## [Assigned task]
Copy every line of the data between the lines holding "right hip: (193, 355, -10)" and "right ankle: (660, 478, 9)", inclusive, and decrease each number in the keypoint triples (x, y, and depth) by 13. Leave the person boxes and all other text unchanged.

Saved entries
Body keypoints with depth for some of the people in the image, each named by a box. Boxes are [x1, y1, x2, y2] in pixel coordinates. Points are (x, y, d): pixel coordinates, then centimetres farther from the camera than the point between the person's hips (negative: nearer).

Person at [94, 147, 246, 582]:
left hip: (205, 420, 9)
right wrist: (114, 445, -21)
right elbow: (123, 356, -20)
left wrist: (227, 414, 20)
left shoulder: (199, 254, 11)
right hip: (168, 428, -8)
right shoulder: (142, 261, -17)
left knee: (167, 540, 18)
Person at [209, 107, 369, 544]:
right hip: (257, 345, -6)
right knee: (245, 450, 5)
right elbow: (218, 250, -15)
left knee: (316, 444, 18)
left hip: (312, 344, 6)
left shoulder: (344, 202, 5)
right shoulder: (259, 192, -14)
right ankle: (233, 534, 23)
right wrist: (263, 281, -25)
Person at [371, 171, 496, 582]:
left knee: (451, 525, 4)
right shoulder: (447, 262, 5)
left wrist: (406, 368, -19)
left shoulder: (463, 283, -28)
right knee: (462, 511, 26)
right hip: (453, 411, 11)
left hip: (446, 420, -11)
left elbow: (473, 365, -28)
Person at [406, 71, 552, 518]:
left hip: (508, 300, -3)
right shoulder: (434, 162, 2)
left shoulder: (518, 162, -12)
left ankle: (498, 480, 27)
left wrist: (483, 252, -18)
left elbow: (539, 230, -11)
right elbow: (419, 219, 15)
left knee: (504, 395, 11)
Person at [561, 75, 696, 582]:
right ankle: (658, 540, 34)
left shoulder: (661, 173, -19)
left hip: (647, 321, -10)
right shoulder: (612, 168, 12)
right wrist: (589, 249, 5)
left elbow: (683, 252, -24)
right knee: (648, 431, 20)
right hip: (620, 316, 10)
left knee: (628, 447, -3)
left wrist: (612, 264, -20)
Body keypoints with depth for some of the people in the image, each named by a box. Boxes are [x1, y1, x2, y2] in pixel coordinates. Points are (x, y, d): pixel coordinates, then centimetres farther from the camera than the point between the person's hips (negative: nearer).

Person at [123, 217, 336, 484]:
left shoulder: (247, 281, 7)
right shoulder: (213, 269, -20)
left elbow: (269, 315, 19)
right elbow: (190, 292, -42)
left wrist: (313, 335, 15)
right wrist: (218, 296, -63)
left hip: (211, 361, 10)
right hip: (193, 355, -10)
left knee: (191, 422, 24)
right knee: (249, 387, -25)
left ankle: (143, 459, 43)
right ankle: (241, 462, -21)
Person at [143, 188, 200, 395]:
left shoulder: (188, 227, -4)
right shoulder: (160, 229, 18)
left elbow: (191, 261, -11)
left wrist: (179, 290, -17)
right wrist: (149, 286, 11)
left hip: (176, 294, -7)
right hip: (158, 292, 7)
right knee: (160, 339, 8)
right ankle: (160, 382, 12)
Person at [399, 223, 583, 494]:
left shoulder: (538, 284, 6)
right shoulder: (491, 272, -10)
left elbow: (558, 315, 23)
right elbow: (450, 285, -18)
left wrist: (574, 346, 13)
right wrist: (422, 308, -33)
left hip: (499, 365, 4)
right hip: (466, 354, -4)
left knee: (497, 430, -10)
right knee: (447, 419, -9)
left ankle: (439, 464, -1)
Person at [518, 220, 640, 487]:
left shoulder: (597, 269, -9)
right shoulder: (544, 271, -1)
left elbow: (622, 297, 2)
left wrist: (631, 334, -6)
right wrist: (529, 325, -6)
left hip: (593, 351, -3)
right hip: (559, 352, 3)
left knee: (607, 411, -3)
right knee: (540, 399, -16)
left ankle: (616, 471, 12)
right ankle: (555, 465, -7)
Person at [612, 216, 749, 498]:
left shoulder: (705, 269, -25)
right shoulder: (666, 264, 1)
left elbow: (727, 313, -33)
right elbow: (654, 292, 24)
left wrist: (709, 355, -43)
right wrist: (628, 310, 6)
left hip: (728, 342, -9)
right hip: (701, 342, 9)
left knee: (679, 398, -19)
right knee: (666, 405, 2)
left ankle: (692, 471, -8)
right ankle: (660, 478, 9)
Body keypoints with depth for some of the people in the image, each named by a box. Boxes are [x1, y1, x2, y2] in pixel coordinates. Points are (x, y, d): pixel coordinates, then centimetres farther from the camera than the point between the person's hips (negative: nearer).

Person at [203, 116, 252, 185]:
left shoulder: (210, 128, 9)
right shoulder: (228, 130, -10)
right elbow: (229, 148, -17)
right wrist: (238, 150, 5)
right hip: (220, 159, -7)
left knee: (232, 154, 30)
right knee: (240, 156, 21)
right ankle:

---

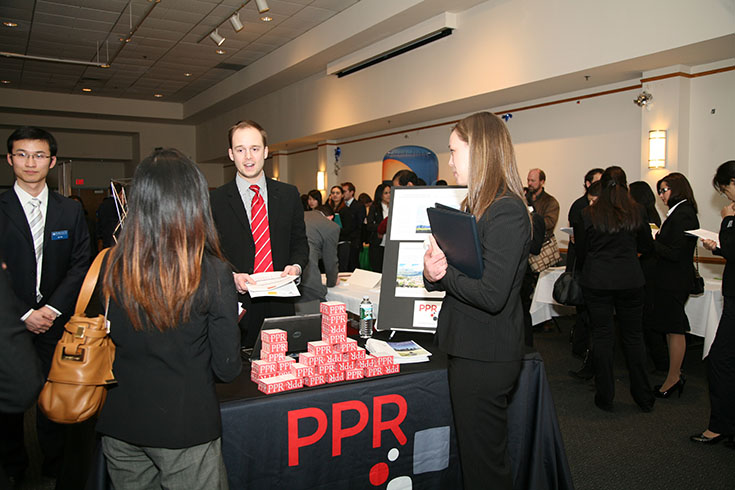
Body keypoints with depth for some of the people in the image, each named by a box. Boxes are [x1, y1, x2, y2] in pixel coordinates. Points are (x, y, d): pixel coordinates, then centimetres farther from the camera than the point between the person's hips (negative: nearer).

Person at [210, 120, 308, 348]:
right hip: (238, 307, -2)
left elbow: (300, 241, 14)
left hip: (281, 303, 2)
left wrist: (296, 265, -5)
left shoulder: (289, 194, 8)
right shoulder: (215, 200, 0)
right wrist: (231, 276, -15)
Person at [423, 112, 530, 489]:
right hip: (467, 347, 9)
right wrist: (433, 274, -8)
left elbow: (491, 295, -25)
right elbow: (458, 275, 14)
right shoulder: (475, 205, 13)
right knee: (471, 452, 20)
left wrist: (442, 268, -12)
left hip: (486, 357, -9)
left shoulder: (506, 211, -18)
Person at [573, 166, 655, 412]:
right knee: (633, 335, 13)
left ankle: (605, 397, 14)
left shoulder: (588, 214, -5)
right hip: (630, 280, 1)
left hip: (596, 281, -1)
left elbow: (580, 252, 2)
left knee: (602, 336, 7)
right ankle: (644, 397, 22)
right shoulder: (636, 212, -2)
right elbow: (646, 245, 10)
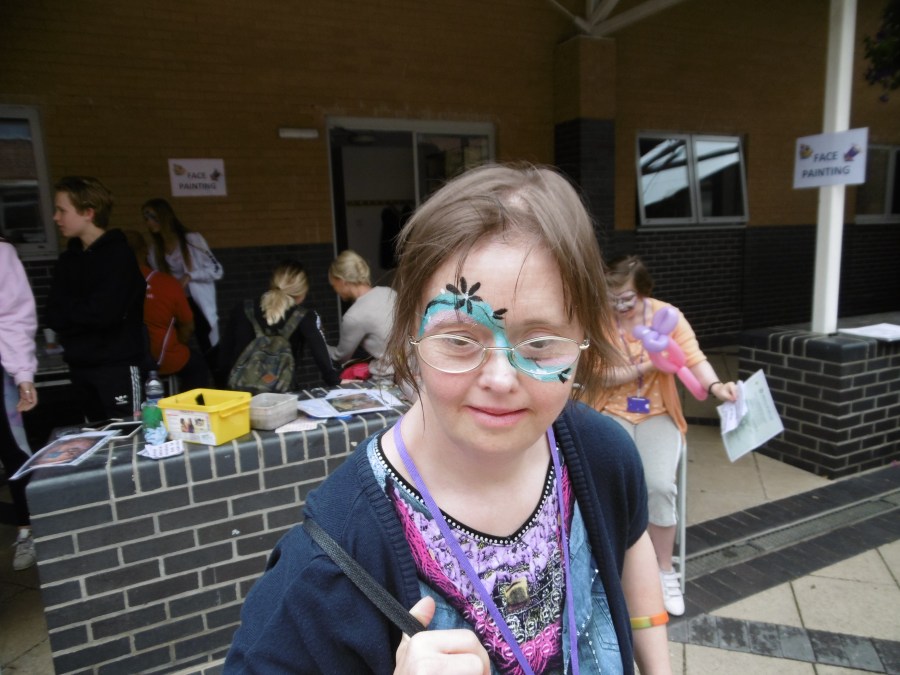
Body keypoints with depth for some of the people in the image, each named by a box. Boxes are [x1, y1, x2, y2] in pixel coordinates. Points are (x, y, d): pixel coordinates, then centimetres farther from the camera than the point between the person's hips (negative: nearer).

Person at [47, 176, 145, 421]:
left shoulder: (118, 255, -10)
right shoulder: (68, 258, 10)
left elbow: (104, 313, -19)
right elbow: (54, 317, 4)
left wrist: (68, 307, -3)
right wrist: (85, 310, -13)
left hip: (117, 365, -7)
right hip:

## [Answer to this exercise]
right hip: (180, 342, -23)
left knee: (178, 409, 11)
right knee: (236, 374, -38)
left ankle: (130, 446, 30)
right ankle: (228, 449, -34)
Person at [143, 188, 200, 395]:
left shoulder: (175, 214, -17)
right shoulder: (147, 216, 5)
left elbow: (178, 248, -24)
left wrist: (166, 277, -30)
right wrist: (136, 273, -2)
left hip: (163, 281, -20)
right hip: (145, 279, -6)
right knee: (147, 326, -5)
right ankle: (147, 369, -1)
Person at [399, 223, 583, 494]:
left shoulder: (525, 271, -7)
right shoulder: (478, 259, -23)
left elbow: (545, 302, 10)
right elbow: (437, 272, -31)
left wrist: (561, 333, 0)
right wrist: (409, 295, -46)
left hip: (486, 352, -9)
right hip: (453, 341, -17)
left knee: (484, 417, -23)
right knee: (434, 406, -22)
left ankle: (426, 451, -14)
Person at [518, 220, 640, 487]:
left shoulder: (584, 256, -22)
right shoulder: (531, 258, -14)
left elbow: (609, 284, -11)
left wrist: (618, 321, -19)
right wrist: (516, 312, -19)
left hip: (580, 338, -16)
right hip: (546, 339, -10)
left knee: (594, 398, -16)
right knee: (527, 386, -29)
left ankle: (603, 458, -1)
right ankle: (542, 452, -20)
Person at [612, 216, 749, 498]:
left shoulder: (692, 256, -38)
right shoulder: (653, 251, -12)
left elbow: (714, 300, -46)
right elbow: (641, 279, 11)
left wrist: (696, 342, -56)
right wrist: (615, 297, -7)
left hip: (715, 329, -22)
right hip: (688, 329, -4)
left knee: (666, 385, -32)
right knee: (653, 392, -11)
left ankle: (679, 458, -21)
right ankle: (647, 465, -4)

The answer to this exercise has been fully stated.